==== Extract to read

One would expect to have a lot of interest in life science. We’re presumably biological beings. And we’re all faced with our own mortality. This is something that we should be really interested in.

I think people coming from a computer science or an engineering background in Silicon Valley may not feel that their skills were applicable to the field a decade ago, and maybe that applicability is more obvious now. There are a lot of people like myself who are frustrated that we’ve been working in consumer Internet for a long time, and that’s of dubious long-term significance to humanity. Maybe it makes sense to focus on things that are a bit more meaningful rather than doing the easy commercial stuff around building products for teenagers.

So much of your mission seems to be based on connecting scientists and fostering collaboration. It strikes me as a little ironic in this era of 24/7 connectivity and communication.

I think it’s widely understood within the life sciences world that collaboration doesn’t take place between centers, or even between researchers as efficiently as it should. One piece of that is data sharing. It’s not as straightforward as getting scientists to talk to one another. They do that. They go to conferences, they email one another, they ask questions.

========

#### [Parts of the exercise]
1) In the interview excerpt, what does the speaker name as one piece of the collaboration problem in the life sciences?
2) Please duplicate the stretch of the interview excerpt from "One would expect" through "products for teenagers.".

==== Supplied records

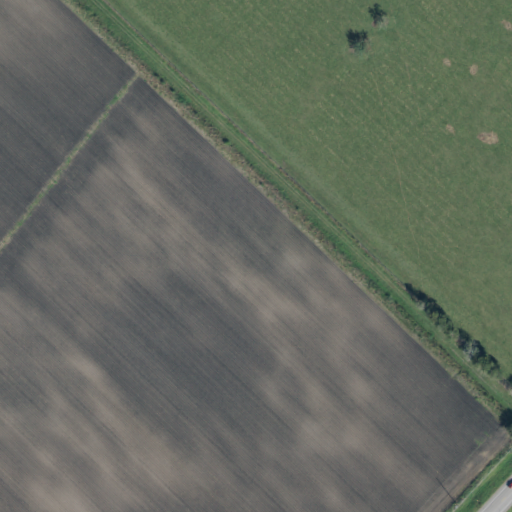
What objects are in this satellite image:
road: (502, 502)
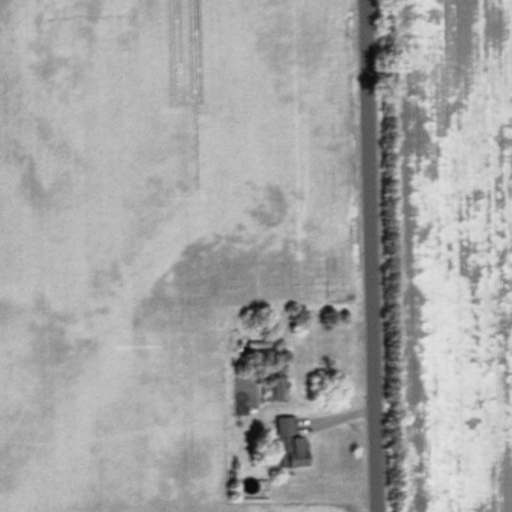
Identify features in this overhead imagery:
road: (375, 256)
building: (294, 441)
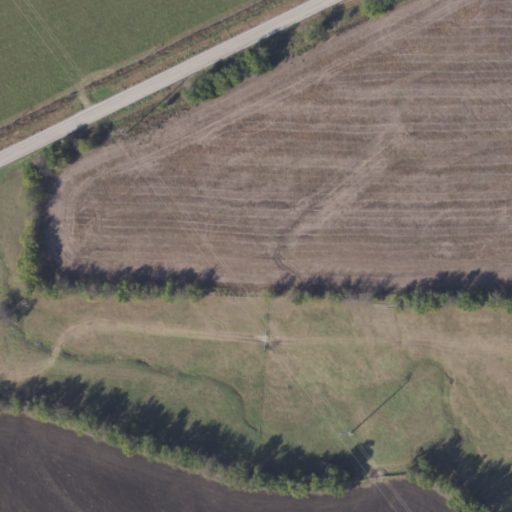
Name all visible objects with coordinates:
road: (165, 80)
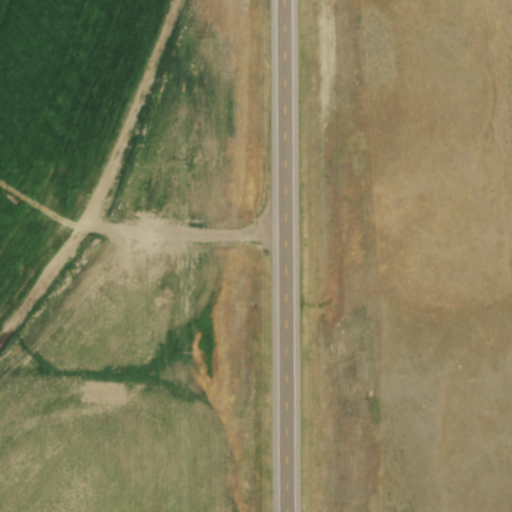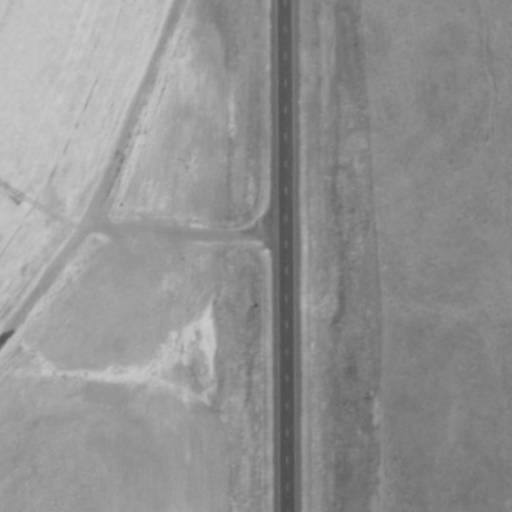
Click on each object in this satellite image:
road: (276, 255)
crop: (115, 256)
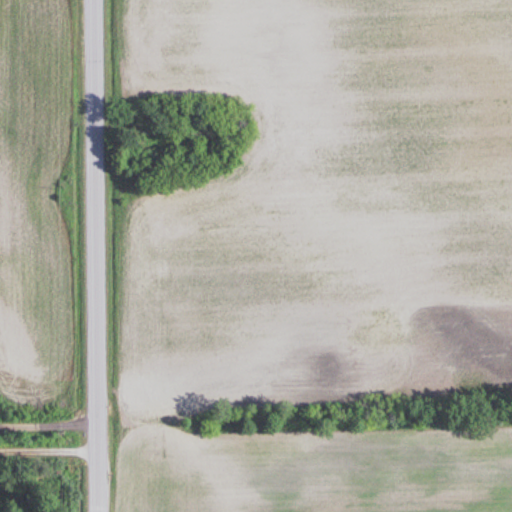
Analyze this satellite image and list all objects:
road: (95, 255)
road: (49, 421)
road: (49, 449)
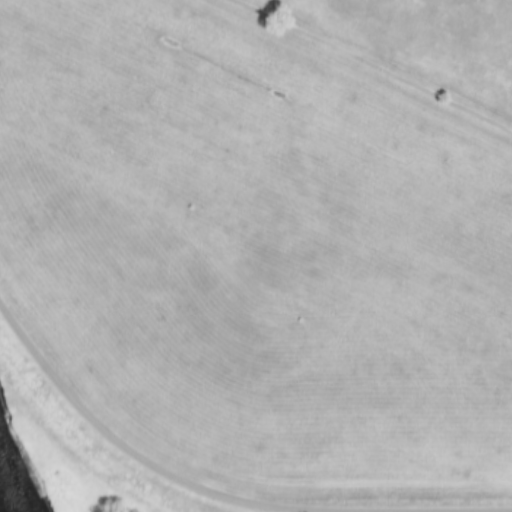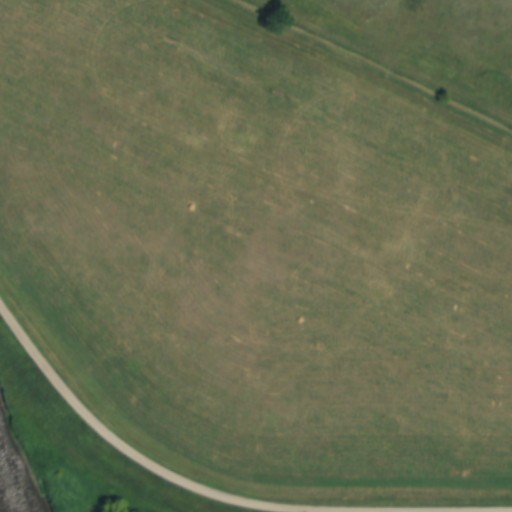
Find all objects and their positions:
road: (216, 495)
river: (1, 506)
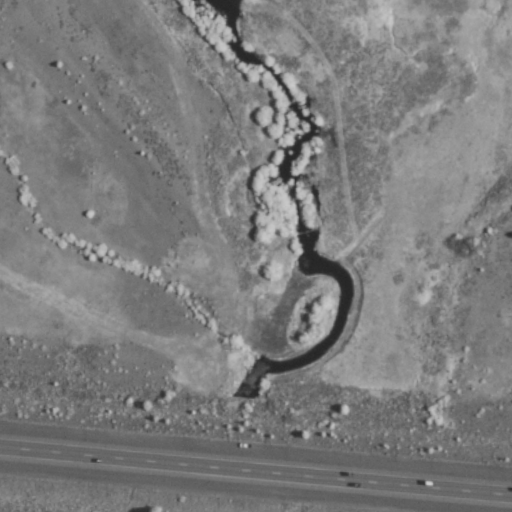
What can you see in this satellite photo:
road: (255, 471)
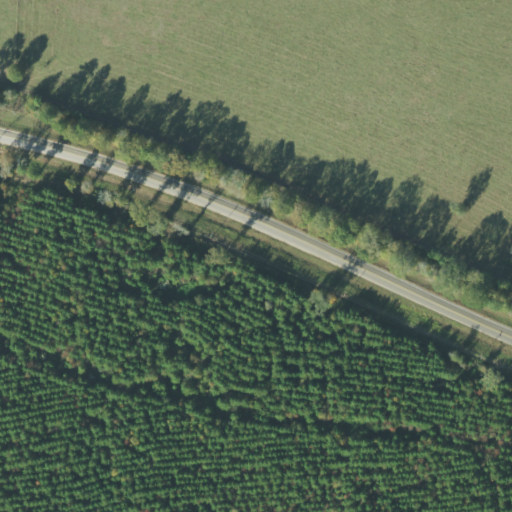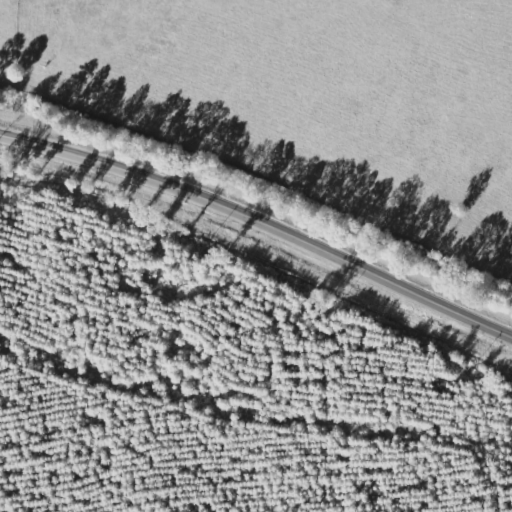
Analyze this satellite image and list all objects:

========

#### [Answer set]
1) Data sharing.

2)
One would expect to have a lot of interest in life science. We’re presumably biological beings. And we’re all faced with our own mortality. This is something that we should be really interested in.

I think people coming from a computer science or an engineering background in Silicon Valley may not feel that their skills were applicable to the field a decade ago, and maybe that applicability is more obvious now. There are a lot of people like myself who are frustrated that we’ve been working in consumer Internet for a long time, and that’s of dubious long-term significance to humanity. Maybe it makes sense to focus on things that are a bit more meaningful rather than doing the easy commercial stuff around building products for teenagers.